ADE AND THE CHICAGO RECORD

In 1890 Ade joined McCutcheon on the staff of the Chicago Morning News, which later became the Chicago Record. After proving his worth as a reporter, Ade was put in charge of the column, "Stories of the Streets and of the Town," which McCutcheon illustrated. Ade captured the hustle and bustle of Chicago through such vivid characters as Artie, a young office boy; Doc Horne, a gentlemanly liar; and Pink Marsh, a black shoeshine boy.

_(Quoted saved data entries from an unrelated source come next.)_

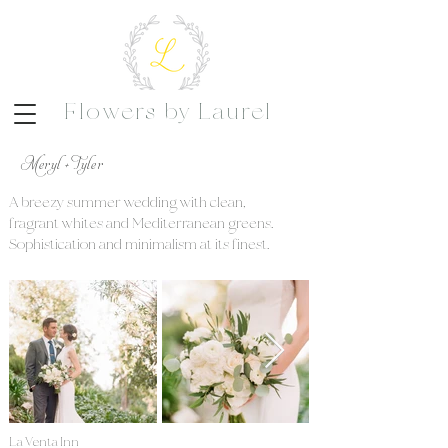
Flowers by Laurel
Meryl + Tyler
A breezy summer wedding with clean,
fragrant whites and Mediterranean greens.
Sophistication and minimalism at its finest.
La Venta Inn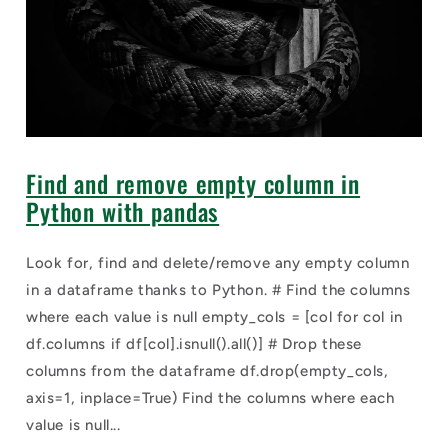
Find and remove empty column in
Python with pandas
Look for, find and delete/remove any empty column
in a dataframe thanks to Python. # Find the columns
where each value is null empty_cols = [col for col in
df.columns if df[col].isnull().all()] # Drop these
columns from the dataframe df.drop(empty_cols,
axis=1, inplace=True) Find the columns where each
value is null...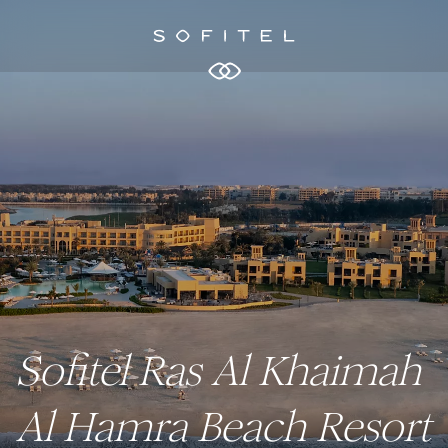
Sofitel Ras Al Khaimah
Al Hamra Beach Resort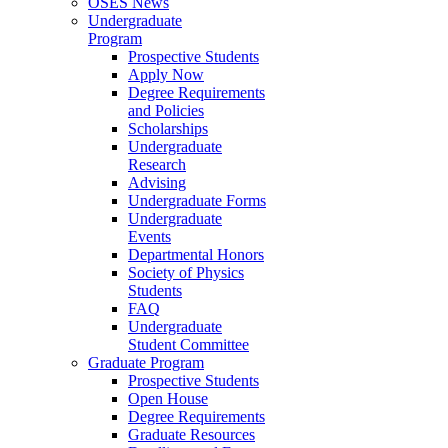
OSES News
Undergraduate
Program
Prospective Students
Apply Now
Degree Requirements
and Policies
Scholarships
Undergraduate
Research
Advising
Undergraduate Forms
Undergraduate
Events
Departmental Honors
Society of Physics
Students
FAQ
Undergraduate
Student Committee
Graduate Program
Prospective Students
Open House
Degree Requirements
Graduate Resources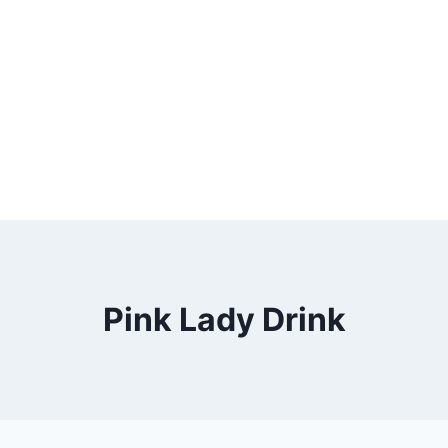
Pink Lady Drink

His column also introducted the work that would make him famous: fables.


A FABLED CAREER

"I would rather have written Fables in Slang than be President."
William Allen White, Kansas newspaper editor

Ade's humorous fables, which first appeared in book form in 1899's Fables in Slang, were an immediate hit with the public. These "modern fables" were syndicated nationallly and even produced as movies. Ade also tasted success as a playwright, producing such Broadway smashes as The Sultan of Sulu, a comic opera about America's activities in the Philippines; Peggy from Paris, a musical comedy; and The College Widow, a comedy about college life and football set on Crawfordsville, Indiana's Wabash College campus.


HAZELDEN FARM

"I am a bachelor but I prefer to live in my own home. My enthusiasms include golf, travel, horse-racing, and the spoken drama. My antipathies are social show-offs, bigots on religion, fanatics on total abstinence, and all persons who take themselves seriously. I love to put on big parties or celebrations and see a throng of people having a good time."

George Ade on George Ade

While Ade was busy traveling and writing, back home in Indiana his brother, William, bought on his behalf acres of Newton County farmland. On wooded land near the town of Brook, Ade built an impressive English Manor/Tudor-style home called Hazelden Farm. Ade's home soon became know as the amusement center for the United States, hosting a campaign stop in 1908 by William Howard Taft, a rally for Theodore Roosevelt's Bull Moose Party in 1912, and a homecoming for soldiers and sailors in 1919.


FINAL DAYS

Financially secure through his writings, Ade turned to other amusements later in life, traveling frequently throughout the world and contributing to his two favorite charities--Sigma Chi fraternity and Purdue University. Along with fellow Purdue alumnus David Ross, Ade offered financial support to enable the university to build a new football stadium, which the college named Ross-Ade Stadium in their honor. After many months of illness, Ade died on May 23, 1944 in Brook.